■ **To do**
• 1. Decide whether each statement agrees with the transcript below, and answer yes or no for each, quoting the words that decide it. (a) The Chairman hopes the report will be published before the NATO summit in Bucharest. (b) Mr Keohane's institute is based in Brussels. (c) General Deverell says that committing more than 20% of a force probably means serious overstretch.
• 2. Gather every line of the listing that contains the string "spec".

Select Committee on Defence Minutes of Evidence


Examination of Witnesses (Questions 122-139)

GENERAL SIR JACK DEVERELL, LIEUTENANT GENERAL SIR ROB FRY, MR DANIEL KEOHANE AND COLONEL CHRISTOPHER LANGTON

20 NOVEMBER 2007

  Q122 Chairman: Welcome to this evidence session. This is our third evidence session in our inquiry into the future of NATO and European defence. Our intention is to look pretty broadly at the role and purposes of NATO, to look at the challenges that we face in NATO, how all this relates to European defence and security policy, and today it is mostly military capabilities, operations and readiness. There is going to be, we currently intend, one further evidence session in December with the Secretary of State. We hope to publish our report in the New Year, and anyway ahead of the NATO summit in Bucharest in April. We have an excellent panel in front of us today. I wonder if you could possibly, gentlemen, introduce yourselves?

  Colonel Langton: I am Christopher Langton, I am the Senior Fellow for Conflict and Defence Diplomacy at IISS and I was formerly Head of Defence Analysis at the Institute.

  Mr Keohane: My name is Daniel Keohane, I am a Research Fellow with the European Union Institute for Security Studies which is based in Paris, and there I look after the European Security and Defence Policy Research Programme.

  Lieutenant General Sir Rob Fry: My name is Robert Fry and I am Vice President of the EDS Corporation, previously the Director of Operations in the Ministry of Defence.

  General Sir Jack Deverell: Jack Deverell. My last military job was Commander in Chief, Allied Forces North, with a particular responsibility to the integration of new NATO nations, and we redeployed the first ISAF headquarters and force to Afghanistan and I spend the rest of my time now talking about it as much I can!

  Q123  Chairman: Can we begin by talking about the expeditionary capability of NATO? What are the principal capabilities that NATO requires to carry out its expeditionary role? General Deverell.

  General Sir Jack Deverell: The first thing is you have got to be able to deliver, in the area of operations, the required level of combat force, and that is a balance between force protection and force projection, and that will depend upon the nature of the threat and the nature of what you want to achieve. So, it is having the right number of soldiers at the right readiness, with the right balance of equipment, all those sorts of things, and a coherent concept so that between nations there is an understanding of what you are trying to achieve and how you can do it and all those other things which come into interoperability, compatibility and the rest. However, that implies that you have the capacity to get them there and to sustain them there, and that is both a political, a moral, a physical and a conceptual capacity. In one sense it is strategic lift, on the other side it is the capacity to command and control it, have a network enabled capability, and, in particular, to sustain it logistically and to be able to rotate it, and we have this classic military conundrum. The old-fashioned phrase was: one on, one in the wash and one in your pack. In fact, the rule of three is now the rule of five, because you have to be able to sustain that force by committing it, allowing it then to reconstitute itself, conducting further training (general training as well as all the other things you have to do) before committing it then again to mission rehearsal training before it goes back into theatre. So, there is now deemed to be a rule of five really. If more than 20% of your force is committed, then you are probably suffering from serious overstretch. Those are some of the issues which an expeditionary force needs to be successful.

■ **Given data**
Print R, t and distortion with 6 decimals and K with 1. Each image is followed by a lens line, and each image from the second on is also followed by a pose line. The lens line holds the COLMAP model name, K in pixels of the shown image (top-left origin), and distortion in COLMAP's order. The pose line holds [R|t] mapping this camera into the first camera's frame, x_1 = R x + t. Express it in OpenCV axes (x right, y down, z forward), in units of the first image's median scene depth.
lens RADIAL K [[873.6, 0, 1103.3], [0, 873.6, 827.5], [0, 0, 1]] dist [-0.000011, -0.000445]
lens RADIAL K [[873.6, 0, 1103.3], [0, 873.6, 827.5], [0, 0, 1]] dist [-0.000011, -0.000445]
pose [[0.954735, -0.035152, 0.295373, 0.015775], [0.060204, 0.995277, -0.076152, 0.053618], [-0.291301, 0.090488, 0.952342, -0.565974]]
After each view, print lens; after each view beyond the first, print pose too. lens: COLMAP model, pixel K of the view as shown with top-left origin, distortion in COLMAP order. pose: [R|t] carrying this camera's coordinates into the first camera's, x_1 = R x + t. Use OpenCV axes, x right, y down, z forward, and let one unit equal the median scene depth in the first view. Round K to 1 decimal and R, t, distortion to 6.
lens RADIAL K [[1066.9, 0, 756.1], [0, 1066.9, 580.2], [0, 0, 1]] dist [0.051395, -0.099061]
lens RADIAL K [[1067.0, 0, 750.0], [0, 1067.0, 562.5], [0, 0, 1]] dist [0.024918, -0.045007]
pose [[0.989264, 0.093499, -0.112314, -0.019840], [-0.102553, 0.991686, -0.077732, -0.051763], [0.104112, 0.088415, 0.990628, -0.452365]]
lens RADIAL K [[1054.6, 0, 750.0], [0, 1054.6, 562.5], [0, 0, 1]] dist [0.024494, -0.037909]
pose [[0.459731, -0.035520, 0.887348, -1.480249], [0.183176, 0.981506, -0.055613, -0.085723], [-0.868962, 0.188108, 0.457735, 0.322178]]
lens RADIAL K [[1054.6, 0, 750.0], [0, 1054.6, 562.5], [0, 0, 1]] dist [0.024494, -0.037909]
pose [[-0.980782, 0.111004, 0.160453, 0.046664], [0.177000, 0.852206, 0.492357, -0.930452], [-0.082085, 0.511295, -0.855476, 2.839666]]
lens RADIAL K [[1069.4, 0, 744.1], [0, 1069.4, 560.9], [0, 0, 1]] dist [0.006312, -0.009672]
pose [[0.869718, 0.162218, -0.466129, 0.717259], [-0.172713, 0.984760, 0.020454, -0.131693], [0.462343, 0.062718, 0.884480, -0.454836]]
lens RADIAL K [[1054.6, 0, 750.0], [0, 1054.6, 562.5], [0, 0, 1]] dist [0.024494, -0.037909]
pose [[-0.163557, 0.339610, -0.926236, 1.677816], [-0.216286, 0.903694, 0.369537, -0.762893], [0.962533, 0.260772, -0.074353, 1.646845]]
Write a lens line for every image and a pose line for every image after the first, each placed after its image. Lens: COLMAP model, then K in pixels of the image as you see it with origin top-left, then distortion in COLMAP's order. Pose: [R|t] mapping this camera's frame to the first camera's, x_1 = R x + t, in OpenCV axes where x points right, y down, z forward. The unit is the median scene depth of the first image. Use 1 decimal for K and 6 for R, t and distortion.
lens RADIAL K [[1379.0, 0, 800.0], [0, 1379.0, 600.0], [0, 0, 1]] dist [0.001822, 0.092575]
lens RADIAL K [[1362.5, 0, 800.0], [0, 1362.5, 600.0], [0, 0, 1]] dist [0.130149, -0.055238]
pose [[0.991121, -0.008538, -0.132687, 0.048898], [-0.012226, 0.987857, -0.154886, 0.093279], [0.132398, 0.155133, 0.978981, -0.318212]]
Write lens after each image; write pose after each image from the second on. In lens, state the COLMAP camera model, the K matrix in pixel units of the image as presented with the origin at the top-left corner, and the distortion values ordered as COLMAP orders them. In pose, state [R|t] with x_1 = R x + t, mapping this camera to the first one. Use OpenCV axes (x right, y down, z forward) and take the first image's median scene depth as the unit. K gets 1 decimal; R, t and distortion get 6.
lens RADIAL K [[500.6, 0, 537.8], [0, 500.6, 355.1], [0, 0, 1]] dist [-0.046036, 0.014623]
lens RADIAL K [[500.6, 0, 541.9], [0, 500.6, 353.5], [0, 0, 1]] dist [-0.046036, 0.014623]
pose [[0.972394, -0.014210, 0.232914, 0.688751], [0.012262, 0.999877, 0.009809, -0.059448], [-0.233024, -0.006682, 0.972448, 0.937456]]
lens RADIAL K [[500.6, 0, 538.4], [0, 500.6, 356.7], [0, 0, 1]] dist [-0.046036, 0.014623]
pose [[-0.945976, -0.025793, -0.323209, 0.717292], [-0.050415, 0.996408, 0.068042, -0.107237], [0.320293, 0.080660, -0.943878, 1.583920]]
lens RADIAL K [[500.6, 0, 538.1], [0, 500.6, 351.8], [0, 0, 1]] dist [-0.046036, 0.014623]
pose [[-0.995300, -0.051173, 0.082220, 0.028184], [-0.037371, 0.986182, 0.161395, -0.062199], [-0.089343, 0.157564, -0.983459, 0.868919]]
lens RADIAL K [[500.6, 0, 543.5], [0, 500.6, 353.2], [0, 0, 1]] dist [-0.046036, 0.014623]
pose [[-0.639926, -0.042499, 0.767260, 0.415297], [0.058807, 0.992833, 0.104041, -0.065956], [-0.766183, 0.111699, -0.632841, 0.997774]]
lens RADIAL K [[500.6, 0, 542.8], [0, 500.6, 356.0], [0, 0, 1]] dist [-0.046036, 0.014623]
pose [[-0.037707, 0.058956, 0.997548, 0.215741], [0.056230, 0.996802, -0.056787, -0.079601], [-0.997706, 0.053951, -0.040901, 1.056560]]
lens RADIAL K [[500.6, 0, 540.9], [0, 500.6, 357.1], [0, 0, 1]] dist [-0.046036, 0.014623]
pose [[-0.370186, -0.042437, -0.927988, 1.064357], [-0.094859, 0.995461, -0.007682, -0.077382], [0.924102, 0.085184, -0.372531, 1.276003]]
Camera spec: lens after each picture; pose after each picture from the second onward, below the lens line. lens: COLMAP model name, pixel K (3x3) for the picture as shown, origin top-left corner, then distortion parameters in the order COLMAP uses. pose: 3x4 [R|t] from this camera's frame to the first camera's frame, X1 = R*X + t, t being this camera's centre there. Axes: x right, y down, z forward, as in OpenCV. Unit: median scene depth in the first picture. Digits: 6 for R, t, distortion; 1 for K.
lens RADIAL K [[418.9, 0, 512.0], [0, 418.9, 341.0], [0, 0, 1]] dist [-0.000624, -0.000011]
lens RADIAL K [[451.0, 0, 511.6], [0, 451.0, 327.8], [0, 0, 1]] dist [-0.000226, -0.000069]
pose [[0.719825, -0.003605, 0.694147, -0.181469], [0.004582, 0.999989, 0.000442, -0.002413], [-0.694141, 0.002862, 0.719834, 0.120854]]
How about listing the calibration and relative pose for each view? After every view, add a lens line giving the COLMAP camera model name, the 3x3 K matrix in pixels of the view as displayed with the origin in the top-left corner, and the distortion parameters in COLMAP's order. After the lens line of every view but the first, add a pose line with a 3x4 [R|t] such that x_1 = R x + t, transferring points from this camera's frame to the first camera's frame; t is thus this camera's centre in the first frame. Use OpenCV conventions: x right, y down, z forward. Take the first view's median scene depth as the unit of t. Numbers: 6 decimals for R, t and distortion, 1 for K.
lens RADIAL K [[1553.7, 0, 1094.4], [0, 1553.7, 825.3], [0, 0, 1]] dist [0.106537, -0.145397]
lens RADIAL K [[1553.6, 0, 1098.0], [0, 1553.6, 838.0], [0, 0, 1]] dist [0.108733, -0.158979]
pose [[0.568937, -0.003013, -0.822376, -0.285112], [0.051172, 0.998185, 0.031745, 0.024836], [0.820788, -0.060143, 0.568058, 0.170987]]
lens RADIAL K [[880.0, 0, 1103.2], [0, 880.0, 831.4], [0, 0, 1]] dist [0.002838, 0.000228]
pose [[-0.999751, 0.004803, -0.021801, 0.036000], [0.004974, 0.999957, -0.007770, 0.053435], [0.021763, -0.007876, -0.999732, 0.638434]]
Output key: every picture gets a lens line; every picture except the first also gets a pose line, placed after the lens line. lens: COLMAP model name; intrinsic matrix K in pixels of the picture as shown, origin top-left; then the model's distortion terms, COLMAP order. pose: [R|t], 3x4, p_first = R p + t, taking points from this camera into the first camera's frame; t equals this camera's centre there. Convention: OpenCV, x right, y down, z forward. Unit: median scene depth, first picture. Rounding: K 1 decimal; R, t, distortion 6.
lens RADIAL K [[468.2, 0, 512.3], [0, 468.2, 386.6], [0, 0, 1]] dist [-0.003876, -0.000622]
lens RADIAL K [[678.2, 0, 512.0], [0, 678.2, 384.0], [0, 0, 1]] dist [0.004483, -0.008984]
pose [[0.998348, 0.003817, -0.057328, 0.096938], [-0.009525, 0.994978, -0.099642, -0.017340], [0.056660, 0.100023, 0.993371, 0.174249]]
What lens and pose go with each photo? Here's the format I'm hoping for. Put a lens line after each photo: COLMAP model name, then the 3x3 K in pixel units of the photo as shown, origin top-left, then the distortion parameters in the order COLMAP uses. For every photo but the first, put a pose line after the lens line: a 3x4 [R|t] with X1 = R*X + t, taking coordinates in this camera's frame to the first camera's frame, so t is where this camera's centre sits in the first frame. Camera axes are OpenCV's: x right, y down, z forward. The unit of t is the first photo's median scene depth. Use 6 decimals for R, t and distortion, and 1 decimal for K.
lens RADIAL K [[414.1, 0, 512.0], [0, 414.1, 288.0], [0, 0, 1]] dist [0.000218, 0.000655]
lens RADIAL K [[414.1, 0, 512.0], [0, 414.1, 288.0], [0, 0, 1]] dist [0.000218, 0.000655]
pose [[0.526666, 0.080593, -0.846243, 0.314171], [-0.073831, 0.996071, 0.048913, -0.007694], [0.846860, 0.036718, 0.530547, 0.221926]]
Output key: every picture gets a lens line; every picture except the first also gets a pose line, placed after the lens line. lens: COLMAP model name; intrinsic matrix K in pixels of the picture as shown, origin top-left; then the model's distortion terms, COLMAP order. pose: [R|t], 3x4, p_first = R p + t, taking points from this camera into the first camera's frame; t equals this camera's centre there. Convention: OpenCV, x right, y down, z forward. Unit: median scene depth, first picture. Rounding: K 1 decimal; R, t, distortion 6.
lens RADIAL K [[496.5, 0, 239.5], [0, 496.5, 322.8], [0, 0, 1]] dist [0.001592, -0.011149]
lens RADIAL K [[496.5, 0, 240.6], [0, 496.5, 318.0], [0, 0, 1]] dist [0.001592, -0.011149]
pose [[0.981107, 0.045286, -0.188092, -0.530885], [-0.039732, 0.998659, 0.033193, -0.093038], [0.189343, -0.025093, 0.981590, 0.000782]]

■ **Answers for this exercise**
• 1.
(a) Yes: "We hope to publish our report in the New Year, and anyway ahead of the NATO summit in Bucharest in April."
(b) No: "the European Union Institute for Security Studies which is based in Paris"
(c) Yes: "If more than 20% of your force is committed, then you are probably suffering from serious overstretch."

• 2.
Camera spec: lens after each picture; pose after each picture from the second onward, below the lens line. lens: COLMAP model name, pixel K (3x3) for the picture as shown, origin top-left corner, then distortion parameters in the order COLMAP uses. pose: 3x4 [R|t] from this camera's frame to the first camera's frame, X1 = R*X + t, t being this camera's centre there. Axes: x right, y down, z forward, as in OpenCV. Unit: median scene depth in the first picture. Digits: 6 for R, t, distortion; 1 for K.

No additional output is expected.